## Aim of the exercise
Nothing outside the stretch is wanted. Repeat exactly the lines of the listing below from the one that contains "17: (348, 146, 7.48)" through the one that contains "33: (410, 154, 7.98)", both ends included.

____________________

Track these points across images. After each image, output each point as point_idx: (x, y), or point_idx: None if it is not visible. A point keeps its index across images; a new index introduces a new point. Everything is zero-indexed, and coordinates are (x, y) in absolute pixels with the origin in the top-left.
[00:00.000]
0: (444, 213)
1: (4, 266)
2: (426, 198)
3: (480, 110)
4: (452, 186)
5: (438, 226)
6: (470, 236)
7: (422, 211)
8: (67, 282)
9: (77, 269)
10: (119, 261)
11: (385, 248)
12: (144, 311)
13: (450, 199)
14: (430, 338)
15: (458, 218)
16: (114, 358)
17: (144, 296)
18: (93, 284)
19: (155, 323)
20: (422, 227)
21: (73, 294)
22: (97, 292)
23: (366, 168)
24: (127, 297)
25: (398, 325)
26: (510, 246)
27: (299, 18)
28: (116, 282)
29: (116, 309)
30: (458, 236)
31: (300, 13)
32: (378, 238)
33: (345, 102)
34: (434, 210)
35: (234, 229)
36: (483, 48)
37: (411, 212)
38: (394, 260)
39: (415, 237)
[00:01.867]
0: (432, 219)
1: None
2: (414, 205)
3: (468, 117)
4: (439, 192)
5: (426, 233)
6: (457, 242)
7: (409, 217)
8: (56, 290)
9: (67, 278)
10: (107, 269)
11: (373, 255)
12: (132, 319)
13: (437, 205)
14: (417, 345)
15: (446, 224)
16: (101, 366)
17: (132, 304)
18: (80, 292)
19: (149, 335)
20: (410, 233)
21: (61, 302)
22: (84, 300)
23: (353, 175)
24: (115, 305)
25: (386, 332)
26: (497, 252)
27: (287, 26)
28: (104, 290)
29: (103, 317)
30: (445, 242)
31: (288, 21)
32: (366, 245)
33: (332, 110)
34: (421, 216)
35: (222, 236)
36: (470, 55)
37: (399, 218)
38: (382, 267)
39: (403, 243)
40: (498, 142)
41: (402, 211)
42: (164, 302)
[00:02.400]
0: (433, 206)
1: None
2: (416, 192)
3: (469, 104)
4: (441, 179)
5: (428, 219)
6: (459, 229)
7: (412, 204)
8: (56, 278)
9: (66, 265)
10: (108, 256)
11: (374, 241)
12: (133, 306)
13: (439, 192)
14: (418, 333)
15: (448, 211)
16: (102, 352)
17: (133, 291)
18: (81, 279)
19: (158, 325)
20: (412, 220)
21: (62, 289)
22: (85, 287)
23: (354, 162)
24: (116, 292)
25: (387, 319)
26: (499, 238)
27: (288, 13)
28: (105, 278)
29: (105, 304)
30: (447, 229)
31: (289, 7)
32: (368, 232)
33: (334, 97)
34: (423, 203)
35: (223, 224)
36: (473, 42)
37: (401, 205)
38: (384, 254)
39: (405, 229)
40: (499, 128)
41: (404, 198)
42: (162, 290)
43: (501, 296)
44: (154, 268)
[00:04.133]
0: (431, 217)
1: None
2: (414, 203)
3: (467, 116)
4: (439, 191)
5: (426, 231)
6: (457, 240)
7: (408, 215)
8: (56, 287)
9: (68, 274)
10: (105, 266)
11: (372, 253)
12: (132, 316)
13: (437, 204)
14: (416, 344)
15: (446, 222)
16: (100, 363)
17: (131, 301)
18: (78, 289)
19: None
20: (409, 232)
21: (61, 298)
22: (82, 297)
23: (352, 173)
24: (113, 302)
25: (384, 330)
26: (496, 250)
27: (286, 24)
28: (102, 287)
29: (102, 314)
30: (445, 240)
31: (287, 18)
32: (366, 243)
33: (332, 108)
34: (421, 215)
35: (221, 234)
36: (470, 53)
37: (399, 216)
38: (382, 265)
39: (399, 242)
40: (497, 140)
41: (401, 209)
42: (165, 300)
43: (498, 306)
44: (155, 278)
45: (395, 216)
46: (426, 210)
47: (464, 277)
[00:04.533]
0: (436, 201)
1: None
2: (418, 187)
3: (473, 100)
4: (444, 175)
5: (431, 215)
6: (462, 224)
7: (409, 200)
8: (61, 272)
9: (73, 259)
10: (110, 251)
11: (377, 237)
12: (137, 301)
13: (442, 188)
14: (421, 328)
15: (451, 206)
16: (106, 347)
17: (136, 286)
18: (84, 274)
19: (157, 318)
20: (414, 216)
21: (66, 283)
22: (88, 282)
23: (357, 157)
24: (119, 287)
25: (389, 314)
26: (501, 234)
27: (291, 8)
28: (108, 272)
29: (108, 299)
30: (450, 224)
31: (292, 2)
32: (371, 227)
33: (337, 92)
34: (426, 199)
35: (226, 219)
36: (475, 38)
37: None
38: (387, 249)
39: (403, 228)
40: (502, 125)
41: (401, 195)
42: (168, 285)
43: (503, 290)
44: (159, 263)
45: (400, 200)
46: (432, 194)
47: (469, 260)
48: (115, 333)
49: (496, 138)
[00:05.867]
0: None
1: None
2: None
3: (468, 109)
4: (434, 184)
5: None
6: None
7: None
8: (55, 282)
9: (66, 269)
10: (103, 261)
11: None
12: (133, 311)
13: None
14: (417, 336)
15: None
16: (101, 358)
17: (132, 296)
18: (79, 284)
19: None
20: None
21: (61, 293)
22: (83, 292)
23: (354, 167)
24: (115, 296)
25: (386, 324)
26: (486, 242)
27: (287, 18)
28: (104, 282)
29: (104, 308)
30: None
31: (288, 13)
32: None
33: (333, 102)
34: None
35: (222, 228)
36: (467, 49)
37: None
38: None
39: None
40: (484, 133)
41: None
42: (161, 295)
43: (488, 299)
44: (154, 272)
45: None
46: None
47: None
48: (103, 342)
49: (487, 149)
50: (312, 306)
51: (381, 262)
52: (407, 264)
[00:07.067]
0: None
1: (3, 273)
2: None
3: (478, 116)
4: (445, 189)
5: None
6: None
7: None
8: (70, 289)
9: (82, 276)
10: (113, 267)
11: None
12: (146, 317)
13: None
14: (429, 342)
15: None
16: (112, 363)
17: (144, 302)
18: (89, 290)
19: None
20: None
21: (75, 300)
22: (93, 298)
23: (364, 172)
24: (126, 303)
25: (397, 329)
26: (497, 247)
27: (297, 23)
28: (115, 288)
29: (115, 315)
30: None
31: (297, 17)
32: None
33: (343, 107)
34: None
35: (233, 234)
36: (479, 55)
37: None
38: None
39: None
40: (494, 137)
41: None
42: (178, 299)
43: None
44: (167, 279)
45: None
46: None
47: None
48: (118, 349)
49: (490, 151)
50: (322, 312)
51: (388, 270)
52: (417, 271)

____________________

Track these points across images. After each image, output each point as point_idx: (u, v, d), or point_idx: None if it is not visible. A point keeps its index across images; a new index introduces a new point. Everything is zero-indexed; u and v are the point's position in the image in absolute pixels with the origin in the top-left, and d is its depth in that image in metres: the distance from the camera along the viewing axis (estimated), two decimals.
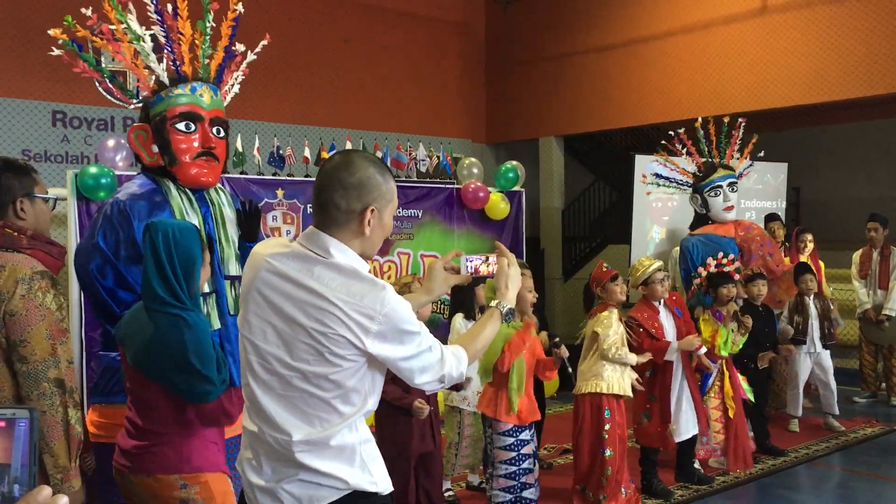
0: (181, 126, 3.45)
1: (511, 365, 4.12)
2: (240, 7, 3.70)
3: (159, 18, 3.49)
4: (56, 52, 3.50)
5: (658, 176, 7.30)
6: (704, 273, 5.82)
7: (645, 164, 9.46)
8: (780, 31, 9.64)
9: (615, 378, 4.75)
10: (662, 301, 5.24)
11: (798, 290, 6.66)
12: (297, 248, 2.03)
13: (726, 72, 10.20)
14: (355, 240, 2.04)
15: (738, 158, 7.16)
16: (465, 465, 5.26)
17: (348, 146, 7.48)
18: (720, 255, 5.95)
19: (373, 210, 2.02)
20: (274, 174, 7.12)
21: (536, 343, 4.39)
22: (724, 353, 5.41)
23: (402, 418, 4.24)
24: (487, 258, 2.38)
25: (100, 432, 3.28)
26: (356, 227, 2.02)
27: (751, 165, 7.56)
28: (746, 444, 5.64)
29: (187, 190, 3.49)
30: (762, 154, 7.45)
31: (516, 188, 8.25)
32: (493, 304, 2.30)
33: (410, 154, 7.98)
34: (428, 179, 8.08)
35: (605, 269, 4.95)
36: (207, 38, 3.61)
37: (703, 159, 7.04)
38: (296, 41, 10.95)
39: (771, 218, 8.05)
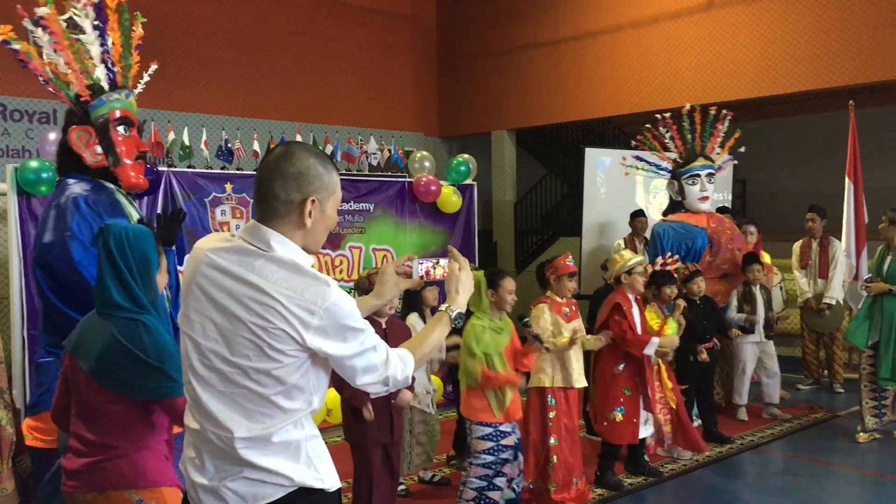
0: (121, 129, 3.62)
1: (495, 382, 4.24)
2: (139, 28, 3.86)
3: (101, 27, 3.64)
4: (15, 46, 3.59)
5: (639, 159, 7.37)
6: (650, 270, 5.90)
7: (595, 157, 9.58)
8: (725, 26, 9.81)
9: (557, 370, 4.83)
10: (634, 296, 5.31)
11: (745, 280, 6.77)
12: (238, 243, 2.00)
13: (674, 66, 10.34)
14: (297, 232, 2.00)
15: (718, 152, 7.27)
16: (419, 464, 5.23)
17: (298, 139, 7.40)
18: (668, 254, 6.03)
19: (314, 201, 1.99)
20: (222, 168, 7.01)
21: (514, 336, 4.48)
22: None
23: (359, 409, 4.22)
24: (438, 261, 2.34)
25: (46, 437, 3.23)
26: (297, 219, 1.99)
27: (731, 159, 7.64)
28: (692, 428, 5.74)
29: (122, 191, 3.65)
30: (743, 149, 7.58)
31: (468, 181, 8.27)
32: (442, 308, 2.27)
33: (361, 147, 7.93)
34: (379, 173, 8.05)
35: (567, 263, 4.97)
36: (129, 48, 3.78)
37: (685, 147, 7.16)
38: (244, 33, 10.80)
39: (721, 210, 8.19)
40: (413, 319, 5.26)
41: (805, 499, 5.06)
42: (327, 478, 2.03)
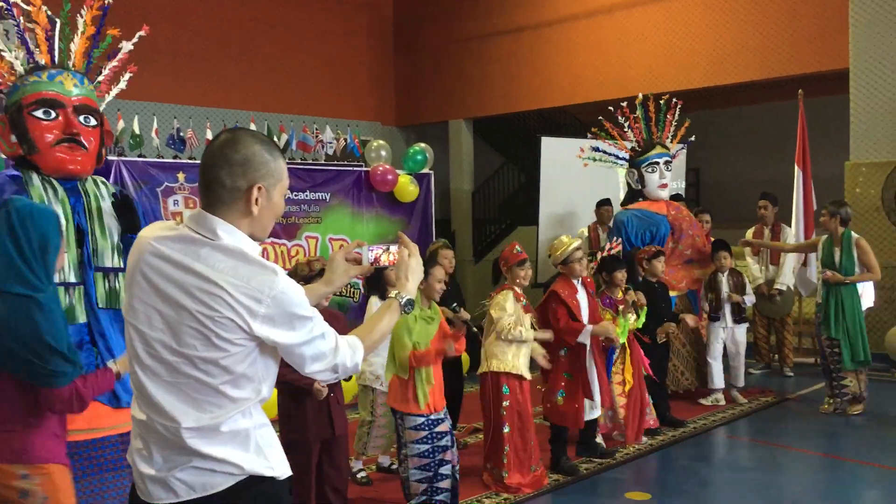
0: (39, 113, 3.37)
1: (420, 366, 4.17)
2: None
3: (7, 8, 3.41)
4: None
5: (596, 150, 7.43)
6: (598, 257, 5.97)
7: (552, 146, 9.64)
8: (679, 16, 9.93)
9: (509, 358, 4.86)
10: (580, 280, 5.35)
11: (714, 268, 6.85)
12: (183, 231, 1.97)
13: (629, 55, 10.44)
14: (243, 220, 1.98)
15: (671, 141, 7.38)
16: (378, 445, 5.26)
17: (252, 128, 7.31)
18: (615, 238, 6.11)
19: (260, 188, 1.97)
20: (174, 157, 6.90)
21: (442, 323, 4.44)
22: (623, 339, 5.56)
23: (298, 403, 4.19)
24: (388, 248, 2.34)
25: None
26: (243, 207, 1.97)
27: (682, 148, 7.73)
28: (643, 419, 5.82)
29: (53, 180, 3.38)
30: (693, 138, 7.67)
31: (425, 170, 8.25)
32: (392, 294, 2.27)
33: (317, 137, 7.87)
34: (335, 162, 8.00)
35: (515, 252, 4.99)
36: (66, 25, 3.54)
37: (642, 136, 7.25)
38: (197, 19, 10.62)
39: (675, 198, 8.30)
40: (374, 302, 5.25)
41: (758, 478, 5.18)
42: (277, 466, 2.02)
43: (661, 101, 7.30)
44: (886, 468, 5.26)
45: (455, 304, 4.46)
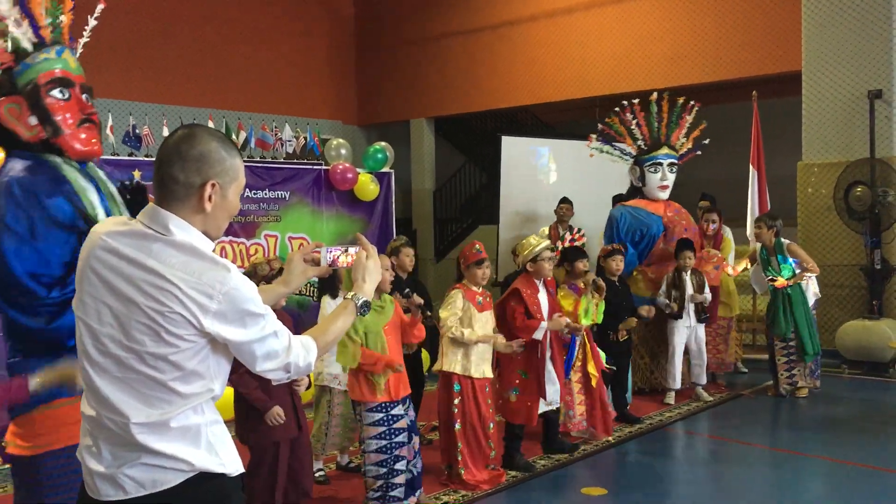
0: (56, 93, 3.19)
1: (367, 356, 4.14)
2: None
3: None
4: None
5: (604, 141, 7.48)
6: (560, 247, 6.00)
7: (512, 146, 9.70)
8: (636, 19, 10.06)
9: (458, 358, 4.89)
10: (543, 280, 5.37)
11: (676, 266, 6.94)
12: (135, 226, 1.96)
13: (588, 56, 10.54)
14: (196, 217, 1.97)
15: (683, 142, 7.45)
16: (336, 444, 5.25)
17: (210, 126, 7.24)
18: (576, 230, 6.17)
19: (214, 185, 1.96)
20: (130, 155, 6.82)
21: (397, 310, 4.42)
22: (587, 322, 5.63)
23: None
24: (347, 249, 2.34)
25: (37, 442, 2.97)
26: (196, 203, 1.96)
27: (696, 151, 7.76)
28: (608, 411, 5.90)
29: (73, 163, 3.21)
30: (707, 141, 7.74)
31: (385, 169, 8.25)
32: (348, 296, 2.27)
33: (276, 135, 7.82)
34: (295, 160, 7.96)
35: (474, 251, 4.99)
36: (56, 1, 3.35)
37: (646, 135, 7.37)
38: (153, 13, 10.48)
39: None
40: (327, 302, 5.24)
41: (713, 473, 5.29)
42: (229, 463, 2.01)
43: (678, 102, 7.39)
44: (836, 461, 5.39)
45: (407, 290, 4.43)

____________________

## Worked solution
17: (348, 146, 7.48)
18: (720, 255, 5.95)
19: (373, 210, 2.02)
20: (274, 174, 7.12)
21: (536, 343, 4.39)
22: (724, 353, 5.41)
23: (402, 418, 4.24)
24: (487, 258, 2.38)
25: (100, 432, 3.28)
26: (356, 227, 2.02)
27: (751, 165, 7.56)
28: (746, 444, 5.64)
29: (187, 190, 3.49)
30: (762, 154, 7.45)
31: (516, 188, 8.25)
32: (493, 304, 2.30)
33: (410, 154, 7.98)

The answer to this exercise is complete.